## ASSIGNED TASK
Copy out every line of each item below with no changes at all.

## EXERCISE INPUT
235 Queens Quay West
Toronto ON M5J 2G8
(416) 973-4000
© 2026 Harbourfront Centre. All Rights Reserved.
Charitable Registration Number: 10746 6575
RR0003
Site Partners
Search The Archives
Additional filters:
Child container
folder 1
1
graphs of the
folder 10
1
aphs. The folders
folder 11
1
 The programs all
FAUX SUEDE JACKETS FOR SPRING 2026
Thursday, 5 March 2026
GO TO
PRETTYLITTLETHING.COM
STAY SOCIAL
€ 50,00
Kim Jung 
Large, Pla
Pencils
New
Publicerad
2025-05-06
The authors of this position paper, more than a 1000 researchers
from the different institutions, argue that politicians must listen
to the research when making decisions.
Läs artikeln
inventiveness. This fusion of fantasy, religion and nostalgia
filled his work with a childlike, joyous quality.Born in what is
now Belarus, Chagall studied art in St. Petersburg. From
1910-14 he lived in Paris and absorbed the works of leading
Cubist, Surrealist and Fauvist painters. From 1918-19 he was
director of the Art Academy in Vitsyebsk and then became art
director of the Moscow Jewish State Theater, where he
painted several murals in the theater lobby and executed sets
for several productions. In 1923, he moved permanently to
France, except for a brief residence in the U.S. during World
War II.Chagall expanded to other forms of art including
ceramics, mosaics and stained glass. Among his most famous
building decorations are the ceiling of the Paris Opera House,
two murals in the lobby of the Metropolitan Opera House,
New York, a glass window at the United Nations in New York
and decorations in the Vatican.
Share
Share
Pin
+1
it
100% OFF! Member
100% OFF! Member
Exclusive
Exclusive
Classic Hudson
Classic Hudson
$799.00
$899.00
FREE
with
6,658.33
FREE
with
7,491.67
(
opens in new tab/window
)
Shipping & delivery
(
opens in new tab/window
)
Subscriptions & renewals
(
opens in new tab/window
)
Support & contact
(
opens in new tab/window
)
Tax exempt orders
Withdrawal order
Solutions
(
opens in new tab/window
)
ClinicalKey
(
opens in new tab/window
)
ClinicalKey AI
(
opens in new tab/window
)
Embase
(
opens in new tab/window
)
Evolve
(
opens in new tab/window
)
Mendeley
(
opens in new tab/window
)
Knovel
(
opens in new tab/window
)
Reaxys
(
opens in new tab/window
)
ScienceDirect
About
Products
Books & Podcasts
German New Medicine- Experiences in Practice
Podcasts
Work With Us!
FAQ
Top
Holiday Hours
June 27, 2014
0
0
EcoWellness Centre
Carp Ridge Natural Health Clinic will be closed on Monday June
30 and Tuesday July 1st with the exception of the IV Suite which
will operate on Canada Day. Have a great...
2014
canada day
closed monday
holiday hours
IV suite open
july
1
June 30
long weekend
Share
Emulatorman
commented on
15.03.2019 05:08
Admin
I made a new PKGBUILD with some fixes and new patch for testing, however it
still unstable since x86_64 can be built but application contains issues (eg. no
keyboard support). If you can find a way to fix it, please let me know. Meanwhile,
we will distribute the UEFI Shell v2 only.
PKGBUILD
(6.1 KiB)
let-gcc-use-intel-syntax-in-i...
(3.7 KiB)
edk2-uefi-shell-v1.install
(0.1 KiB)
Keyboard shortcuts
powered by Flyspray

## EXERCISE OUTPUT
235 Queens Quay West
Toronto ON M5J 2G8
(416) 973-4000
© 2026 Harbourfront Centre. All Rights Reserved.
Charitable Registration Number: 10746 6575
RR0003
Site Partners
Search The Archives
Additional filters:
Child container
folder 1
1
graphs of the
folder 10
1
aphs. The folders
folder 11
1
 The programs all
FAUX SUEDE JACKETS FOR SPRING 2026
Thursday, 5 March 2026
GO TO
PRETTYLITTLETHING.COM
STAY SOCIAL
€ 50,00
Kim Jung 
Large, Pla
Pencils
New
Publicerad
2025-05-06
The authors of this position paper, more than a 1000 researchers
from the different institutions, argue that politicians must listen
to the research when making decisions.
Läs artikeln
inventiveness. This fusion of fantasy, religion and nostalgia
filled his work with a childlike, joyous quality.Born in what is
now Belarus, Chagall studied art in St. Petersburg. From
1910-14 he lived in Paris and absorbed the works of leading
Cubist, Surrealist and Fauvist painters. From 1918-19 he was
director of the Art Academy in Vitsyebsk and then became art
director of the Moscow Jewish State Theater, where he
painted several murals in the theater lobby and executed sets
for several productions. In 1923, he moved permanently to
France, except for a brief residence in the U.S. during World
War II.Chagall expanded to other forms of art including
ceramics, mosaics and stained glass. Among his most famous
building decorations are the ceiling of the Paris Opera House,
two murals in the lobby of the Metropolitan Opera House,
New York, a glass window at the United Nations in New York
and decorations in the Vatican.
Share
Share
Pin
+1
it
100% OFF! Member
100% OFF! Member
Exclusive
Exclusive
Classic Hudson
Classic Hudson
$799.00
$899.00
FREE
with
6,658.33
FREE
with
7,491.67
(
opens in new tab/window
)
Shipping & delivery
(
opens in new tab/window
)
Subscriptions & renewals
(
opens in new tab/window
)
Support & contact
(
opens in new tab/window
)
Tax exempt orders
Withdrawal order
Solutions
(
opens in new tab/window
)
ClinicalKey
(
opens in new tab/window
)
ClinicalKey AI
(
opens in new tab/window
)
Embase
(
opens in new tab/window
)
Evolve
(
opens in new tab/window
)
Mendeley
(
opens in new tab/window
)
Knovel
(
opens in new tab/window
)
Reaxys
(
opens in new tab/window
)
ScienceDirect
About
Products
Books & Podcasts
German New Medicine- Experiences in Practice
Podcasts
Work With Us!
FAQ
Top
Holiday Hours
June 27, 2014
0
0
EcoWellness Centre
Carp Ridge Natural Health Clinic will be closed on Monday June
30 and Tuesday July 1st with the exception of the IV Suite which
will operate on Canada Day. Have a great...
2014
canada day
closed monday
holiday hours
IV suite open
july
1
June 30
long weekend
Share
Emulatorman
commented on
15.03.2019 05:08
Admin
I made a new PKGBUILD with some fixes and new patch for testing, however it
still unstable since x86_64 can be built but application contains issues (eg. no
keyboard support). If you can find a way to fix it, please let me know. Meanwhile,
we will distribute the UEFI Shell v2 only.
PKGBUILD
(6.1 KiB)
let-gcc-use-intel-syntax-in-i...
(3.7 KiB)
edk2-uefi-shell-v1.install
(0.1 KiB)
Keyboard shortcuts
powered by Flyspray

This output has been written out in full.